___ Exercise data
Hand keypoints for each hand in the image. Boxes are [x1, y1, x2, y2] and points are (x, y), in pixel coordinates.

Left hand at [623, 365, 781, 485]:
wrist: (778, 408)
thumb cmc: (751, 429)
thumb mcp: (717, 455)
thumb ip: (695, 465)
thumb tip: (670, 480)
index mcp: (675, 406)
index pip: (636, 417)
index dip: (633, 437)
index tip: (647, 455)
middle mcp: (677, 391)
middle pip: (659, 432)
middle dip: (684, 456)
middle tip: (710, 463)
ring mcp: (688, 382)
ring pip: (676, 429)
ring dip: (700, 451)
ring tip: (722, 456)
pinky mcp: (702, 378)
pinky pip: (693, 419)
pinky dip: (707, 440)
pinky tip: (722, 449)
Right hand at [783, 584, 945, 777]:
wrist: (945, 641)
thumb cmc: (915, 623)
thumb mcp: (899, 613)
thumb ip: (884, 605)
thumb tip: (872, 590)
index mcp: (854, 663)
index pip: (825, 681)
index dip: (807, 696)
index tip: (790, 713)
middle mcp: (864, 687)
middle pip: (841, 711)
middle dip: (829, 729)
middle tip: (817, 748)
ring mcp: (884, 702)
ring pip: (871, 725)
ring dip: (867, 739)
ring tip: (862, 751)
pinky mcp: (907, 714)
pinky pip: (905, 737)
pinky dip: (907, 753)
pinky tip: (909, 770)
______
___ Exercise data
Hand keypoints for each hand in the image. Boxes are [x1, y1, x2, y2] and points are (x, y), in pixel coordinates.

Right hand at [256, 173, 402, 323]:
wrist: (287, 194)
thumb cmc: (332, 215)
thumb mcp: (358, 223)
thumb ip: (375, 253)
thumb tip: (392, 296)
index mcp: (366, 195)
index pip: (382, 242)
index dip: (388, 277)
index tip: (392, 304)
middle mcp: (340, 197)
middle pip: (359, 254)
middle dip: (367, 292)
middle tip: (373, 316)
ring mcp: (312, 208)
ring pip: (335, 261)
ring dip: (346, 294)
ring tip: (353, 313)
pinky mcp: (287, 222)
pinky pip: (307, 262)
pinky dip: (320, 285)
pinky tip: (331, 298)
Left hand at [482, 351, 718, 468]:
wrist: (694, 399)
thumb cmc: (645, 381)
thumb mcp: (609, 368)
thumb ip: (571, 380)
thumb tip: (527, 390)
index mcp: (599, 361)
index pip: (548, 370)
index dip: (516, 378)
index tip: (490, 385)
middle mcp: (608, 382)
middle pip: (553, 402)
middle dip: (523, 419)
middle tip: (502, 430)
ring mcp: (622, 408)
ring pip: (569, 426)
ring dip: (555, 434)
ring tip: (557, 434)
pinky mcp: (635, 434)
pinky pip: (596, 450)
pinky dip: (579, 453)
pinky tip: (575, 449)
______
Problem to solve - Only one number is wanted: the number of lines in the listing that contain the string "hand".

Result of this task - 6